## [What to produce]
Repeat each line of the data below exactly, but skip the pictures.
*** Opening Material for this exercise ***
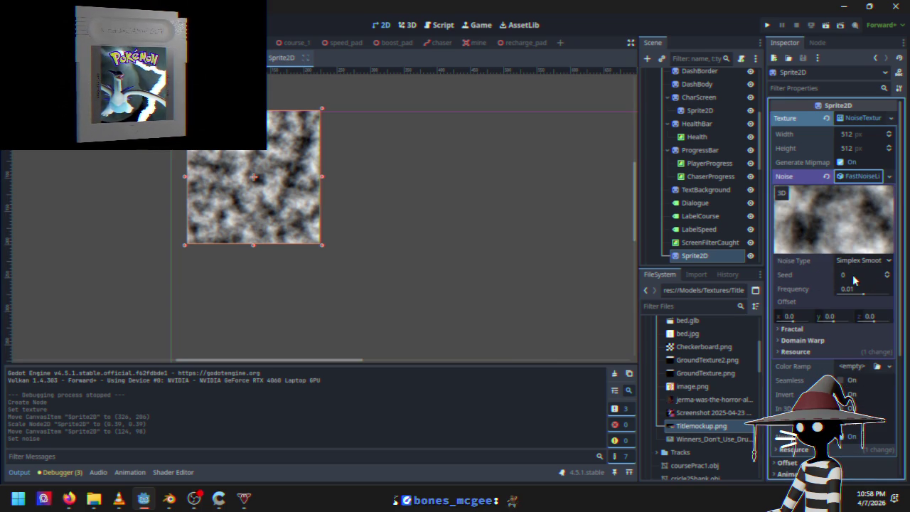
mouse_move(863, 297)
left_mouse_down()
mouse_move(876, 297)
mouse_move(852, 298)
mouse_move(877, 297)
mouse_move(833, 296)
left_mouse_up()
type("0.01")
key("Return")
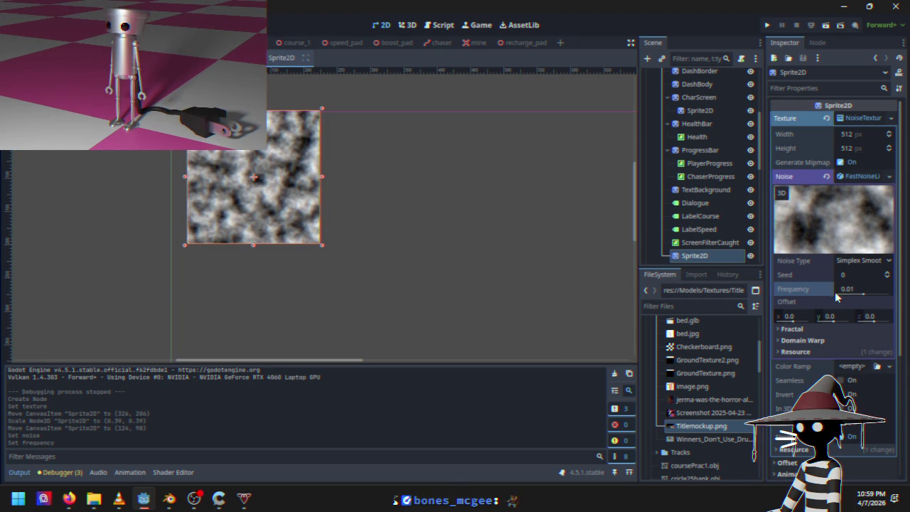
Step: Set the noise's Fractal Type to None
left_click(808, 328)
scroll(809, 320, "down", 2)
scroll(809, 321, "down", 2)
*** Closing Material for this exercise ***
## [Exercise result]
mouse_move(863, 297)
left_mouse_down()
mouse_move(876, 297)
mouse_move(852, 298)
mouse_move(877, 297)
mouse_move(833, 296)
left_mouse_up()
type("0.01")
key("Return")
Step: Set the noise's Fractal Type to None
left_click(808, 328)
scroll(809, 320, "down", 2)
scroll(809, 321, "down", 2)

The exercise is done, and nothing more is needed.